When the patient receives immunosuppressive treatment for GVHD, it might also cause suppression of the associated anti-tumor effects. In these patients, the differentiation of mononuclear cells into DCs is inhibited in vitro [66]. Therefore, when treating a patient with NST, one should bear in mind possible aggravation of the neoplasm by immunosuppressive therapy directed against GVHD.
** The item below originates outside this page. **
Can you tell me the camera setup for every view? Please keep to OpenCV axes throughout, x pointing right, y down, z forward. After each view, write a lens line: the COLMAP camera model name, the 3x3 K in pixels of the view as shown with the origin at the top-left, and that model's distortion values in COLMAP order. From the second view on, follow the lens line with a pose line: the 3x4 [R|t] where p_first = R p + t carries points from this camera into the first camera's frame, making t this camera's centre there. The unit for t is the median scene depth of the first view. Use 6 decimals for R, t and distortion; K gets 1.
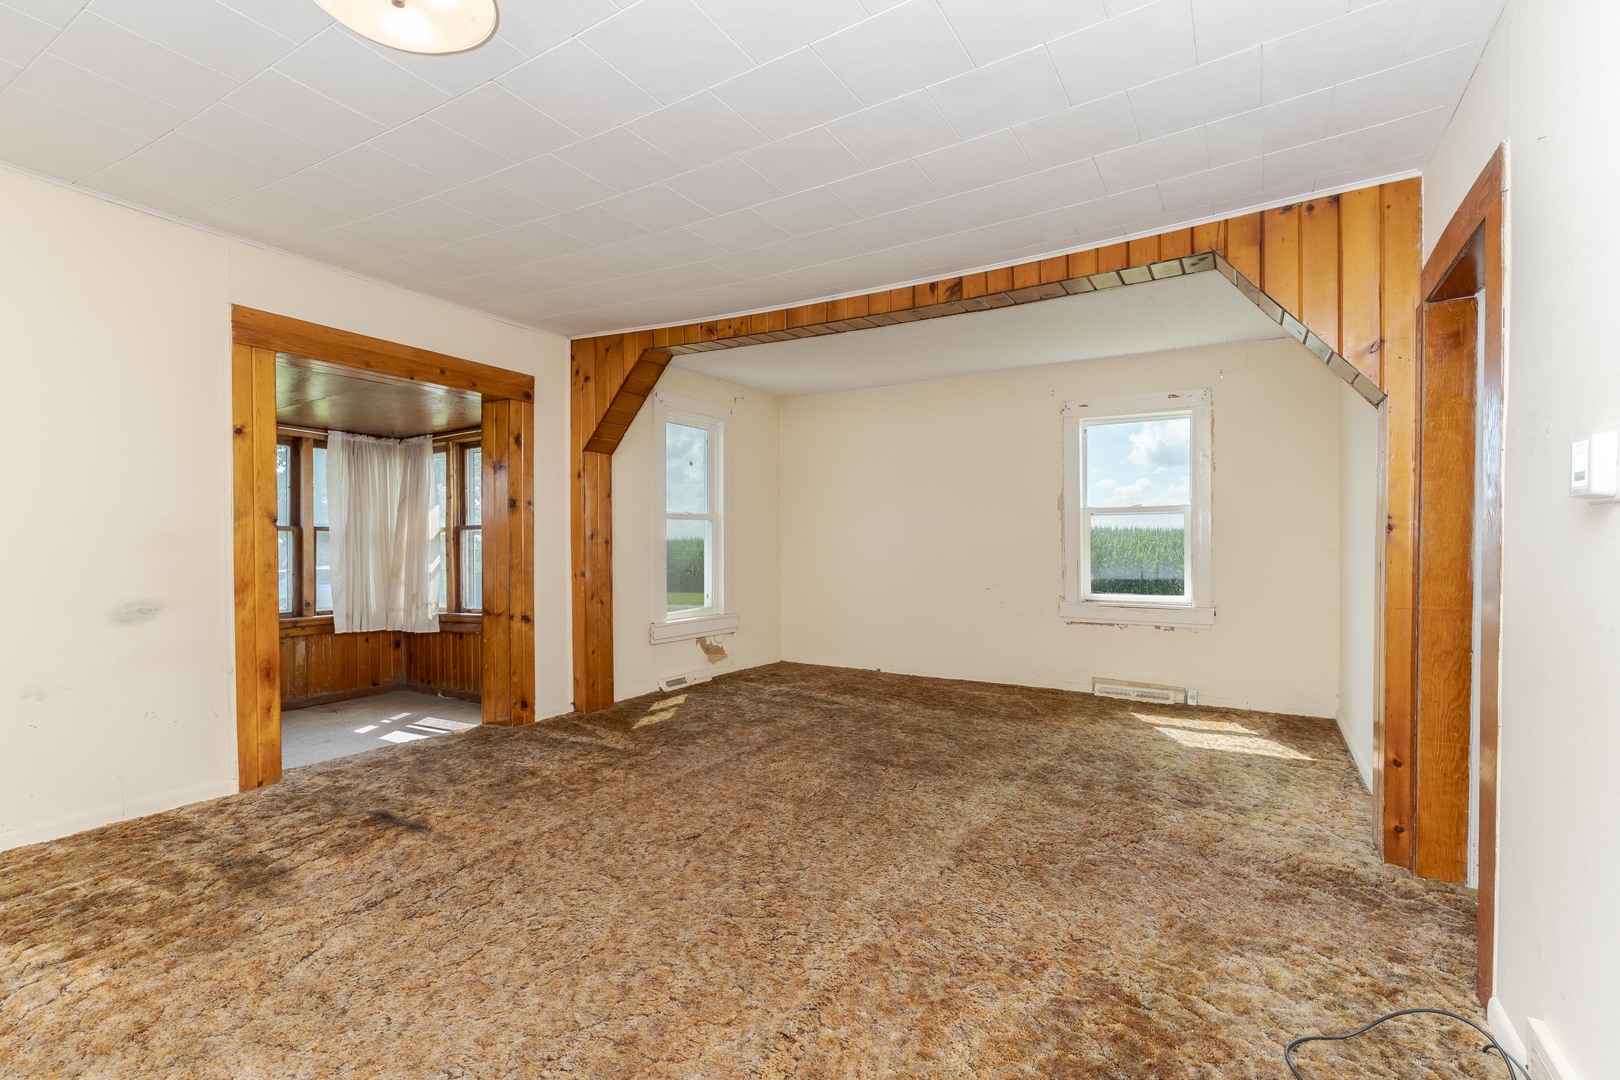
lens RADIAL K [[742.2, 0, 808.8], [0, 742.2, 550.1], [0, 0, 1]] dist [-0.000237, -0.000234]
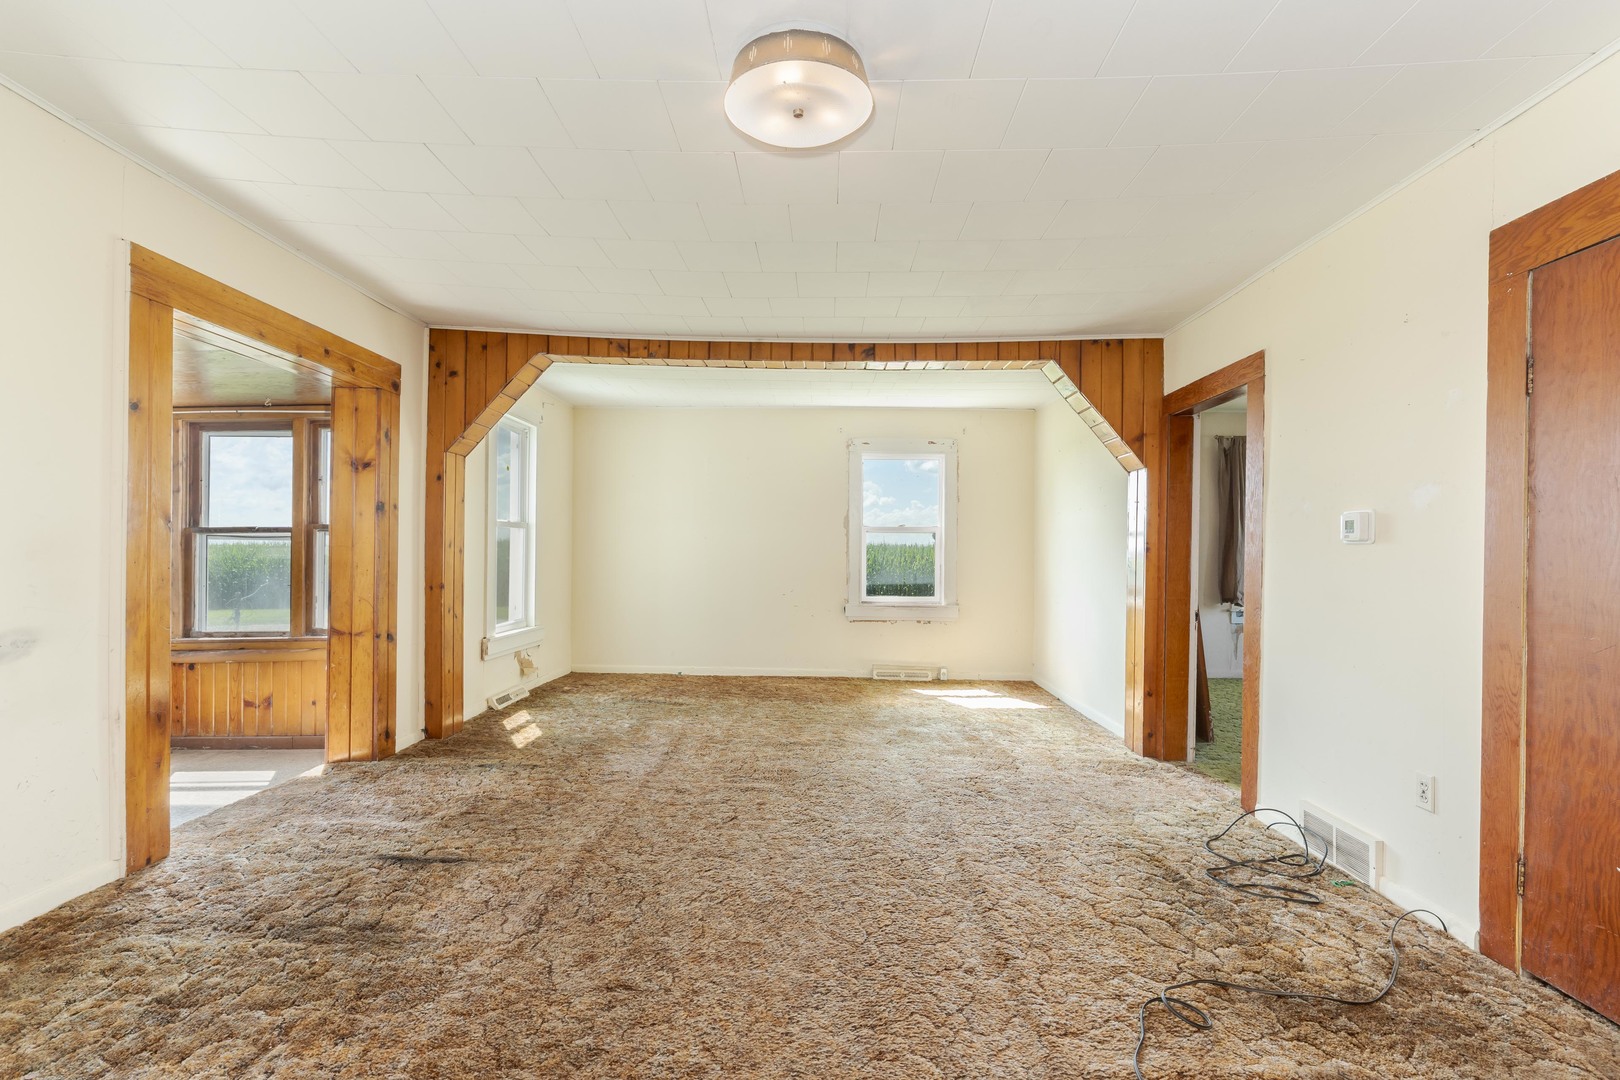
lens RADIAL K [[742.2, 0, 812.4], [0, 742.2, 552.5], [0, 0, 1]] dist [-0.000237, -0.000234]
pose [[0.862558, 0.009305, 0.505873, -0.387416], [-0.005511, 0.999944, -0.008996, -0.003398], [-0.505929, 0.004972, 0.862561, -0.018033]]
7. Regulatory CD4+ T Cells and the Tumor

Recent research shows that CD4+ T cells constitutively expressing the IL-2 receptor α-chain (CD25) act in a regulatory capacity by suppressing the activation and function of other T cells [67]. Their physiological role is to protect the host against the development of autoimmunity by regulating immune responses against antigens expressed by normal tissues [68, 69]. Since tumor antigens are largely self-antigens, these so-called Treg cells may also prevent the tumor-bearing host from mounting an effective antitumor immune response. Previous studies have shown that elevated numbers of CD4+CD25+ Tregs can be found in patients with advanced cancer [70] and that high Treg frequencies are associated with reduced survival [71]. In our experiments into cytokine therapy for RCC patients, the number of CD4+ and FoxP3+Treg cells was significantly decreased after IFN-α treatment, and Treg cell levels before treatment correlated with the clinical response [72]. The important role of CD4+CD25+ Tregs in controlling tumor growth was further highlighted by the demonstration that depletion of Tregs using anti-CD25 antibodies evokes effective antitumor immunity in mice [73, 74]. Dannull et al. used a recombinant IL-2:diphtheria toxin conjugate (DAB389IL-2; also known as denileukin diftitox and ONTAK) to eliminate CD25-expressing Tregs in metastatic RCC patients, and reported that depletion of Tregs in RCC patients followed by vaccination with tumor RNA-transfected DCs led to improved stimulation of tumor-specific T cells compared with vaccination alone [75]. It will be critical to collect accurate information regarding Tregs to address the clinical efficacy of such strategies in cancer patients.

8. Conclusions

The use of immunotherapy using cultured cells, such as DCs, to treat large numbers of patients, and the conduction of large-scale studies are difficult because of the problems associated with the need for adequate culture facilities and appropriate culture techniques. Because of the complexity of the immune responses involved, it is difficult to evaluate the efficacy of immunotherapy compared with other treatments. However, as it is clear that the immune system plays a significant role in the control of tumors, continued analysis of the mechanisms involved in tumor immunity and the development of new immunotherapies are vital.